- Multivariate analysis in transdiagnostic young adults linked age-dependent physical abuse and minimisation/denial to widespread cortical thinning (ρ=0.424, p=0.007; R2=18%).
- Female-specific emotional abuse associated with reduced left amygdala nuclei (ρ=0.566, p=0.014; R2=32%), predicting poorer 1- and 2-year functioning.
- Sex- and age-sensitive assessment at the earliest point of care improves identification; SVMs identified high-trauma females, informing individualised treatment strategies.
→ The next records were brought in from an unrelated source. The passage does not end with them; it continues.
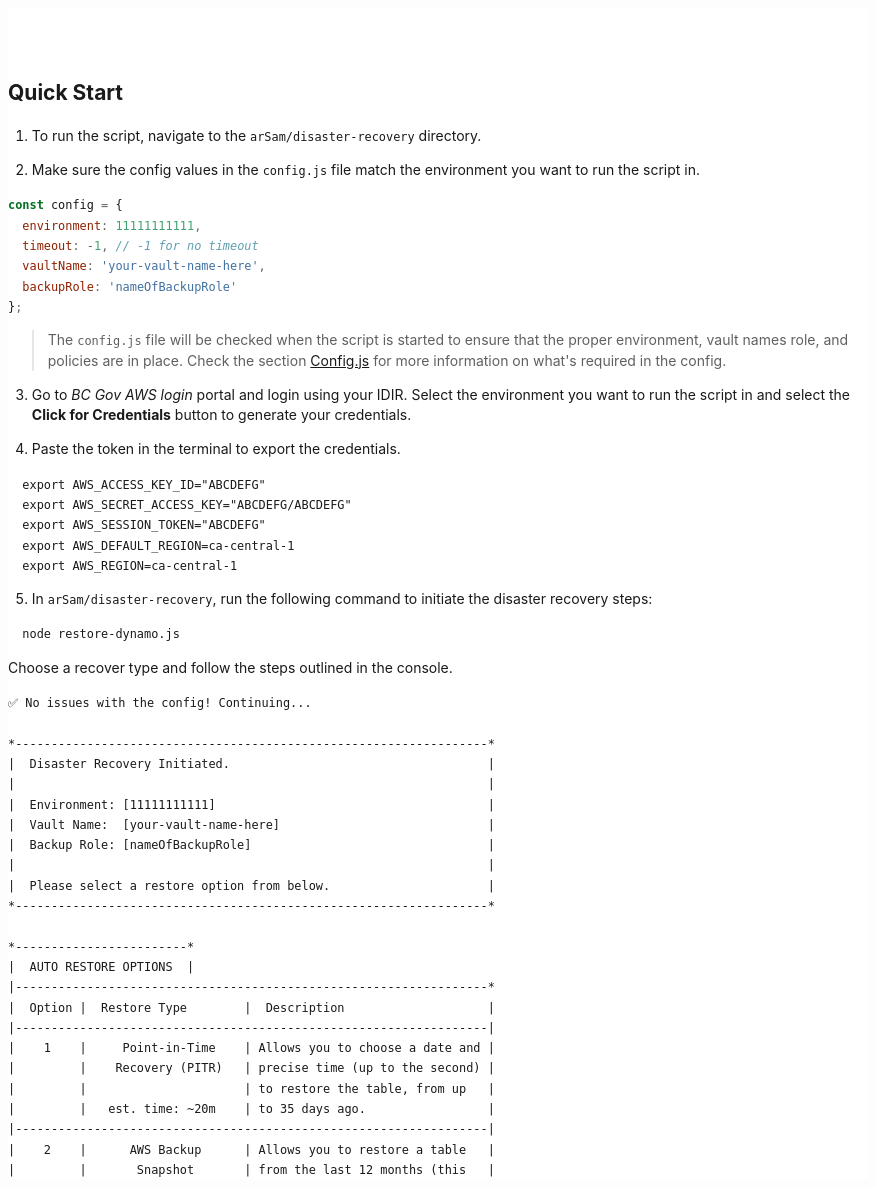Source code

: <br>
<br>

## Quick Start

1. To run the script, navigate to the `arSam/disaster-recovery` directory.

2. Make sure the config values in the `config.js` file match the environment you want to run the script in.

```js
const config = {
  environment: 11111111111,
  timeout: -1, // -1 for no timeout
  vaultName: 'your-vault-name-here',
  backupRole: 'nameOfBackupRole'
};
```

> The `config.js` file will be checked when the script is started to ensure that the proper environment, vault names role, and policies are in place. Check the section [Config.js](#configjs-check) for more information on what's required in the config.

3. Go to _BC Gov AWS login_ portal and login using your IDIR. Select the environment you want to run the script in and select the **Click for Credentials** button to generate your credentials.

4. Paste the token in the terminal to export the credentials.

```
  export AWS_ACCESS_KEY_ID="ABCDEFG"
  export AWS_SECRET_ACCESS_KEY="ABCDEFG/ABCDEFG"
  export AWS_SESSION_TOKEN="ABCDEFG"
  export AWS_DEFAULT_REGION=ca-central-1
  export AWS_REGION=ca-central-1
```

5. In `arSam/disaster-recovery`, run the following command to initiate the disaster recovery steps:

```
  node restore-dynamo.js
```

Choose a recover type and follow the steps outlined in the console.

```
✅ No issues with the config! Continuing...

*------------------------------------------------------------------*
|  Disaster Recovery Initiated.                                    |
|                                                                  |
|  Environment: [11111111111]                                      |
|  Vault Name:  [your-vault-name-here]                             |
|  Backup Role: [nameOfBackupRole]                                 |
|                                                                  |
|  Please select a restore option from below.                      |
*------------------------------------------------------------------*

*------------------------*
|  AUTO RESTORE OPTIONS  |
|------------------------------------------------------------------*
|  Option |  Restore Type        |  Description                    |
|------------------------------------------------------------------|
|    1    |     Point-in-Time    | Allows you to choose a date and |
|         |    Recovery (PITR)   | precise time (up to the second) |
|         |                      | to restore the table, from up   |
|         |   est. time: ~20m    | to 35 days ago.                 |
|------------------------------------------------------------------|
|    2    |      AWS Backup      | Allows you to restore a table   |
|         |       Snapshot       | from the last 12 months (this   |
```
Eur Neuropsychopharmacol. 2026 Jun 9;112:112900. doi: 10.1016/j.euroneuro.2026.112900. Online ahead of print.
ABSTRACT
Childhood maltreatment is a transdiagnostic risk factor, whose distributed neural correlates are most timely and urgently assessed in young adults in the earliest stages of emerging mental disorders. Here, we applied a data-driven multivariate approach to identify distributed brain structural signatures associated with childhood maltreatment, with a particular focus on limbic regions, and to examine their relevance for later functional outcomes. In a transdiagnostic sample of 251 individuals (mean age 24.9 ± 4.3, 51.8% male) with early affective or anxiety syndromes, we used a multivariate sparse partial least squares algorithm to investigate multi-layered associations between grey-matter volume and the Childhood Trauma Questionnaire. We identified signatures linking age-dependent physical abuse and minimization/denial to widespread cortical thinning (ρ=0.424, p=.007; R2 = 18%), as well as female-specific emotional abuse to smaller left amygdala nuclei (ρ =0.566, p=.014; R2 = 32% shared variance). In females, emotional abuse predicted poorer functioning at 1- (β=-0.45, p<.001) and 2-year (β=-0.48, p<.001) follow-up, while smaller amygdala nuclei predicted better outcomes at 2 years (β=0.26, p=.04), although sensitive to including baseline functioning (β=0.17, p=.071). Support-vector machine (SVM) analyses further showed that females with higher trauma-related loadings and larger left amygdala nuclei could be identified using clinical features, although only in the extreme tertile split (BAC=69.2%, p=.038, AUC=0.62, 95%-CI=0.40-0.84). These findings suggest that trauma-reactive amygdala alterations may reflect heterogeneous sex-specific adaptation trajectories. This highlights the potential of age-, sex-, and trauma type-sensitive assessment at the earliest point of care, and proposes that early identification of such neurobiological signatures can inform more individualised approaches to treatment and recovery.